◆ DATA UNDER STUDY ◆

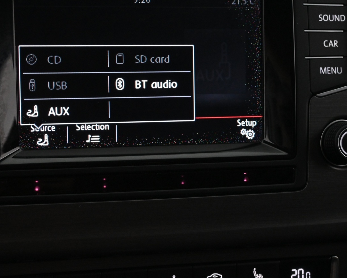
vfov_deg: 23.0
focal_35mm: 66
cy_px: 125
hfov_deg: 28.4
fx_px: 681
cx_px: 120
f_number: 5
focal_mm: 31.5
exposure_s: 1/50
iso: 3600
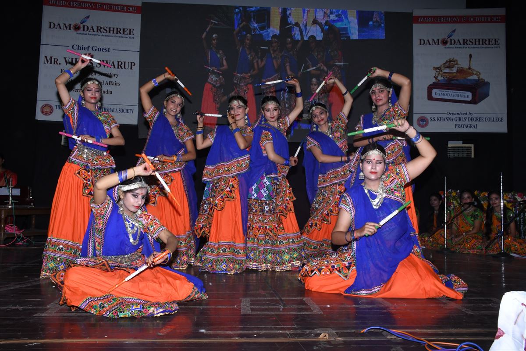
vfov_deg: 40.0
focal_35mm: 33
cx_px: 263
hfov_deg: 57.2
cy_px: 176
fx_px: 482
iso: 1000
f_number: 16
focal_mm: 22
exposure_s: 1/250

◆ ABOUT THIS TASK ◆
Nothing but the records themselves, exact and complete, should be returned; leave the pictures out.

◆ EXPECTED OUTPUT ◆
vfov_deg: 23.0
focal_35mm: 66
cy_px: 125
hfov_deg: 28.4
fx_px: 681
cx_px: 120
f_number: 5
focal_mm: 31.5
exposure_s: 1/50
iso: 3600
vfov_deg: 40.0
focal_35mm: 33
cx_px: 263
hfov_deg: 57.2
cy_px: 176
fx_px: 482
iso: 1000
f_number: 16
focal_mm: 22
exposure_s: 1/250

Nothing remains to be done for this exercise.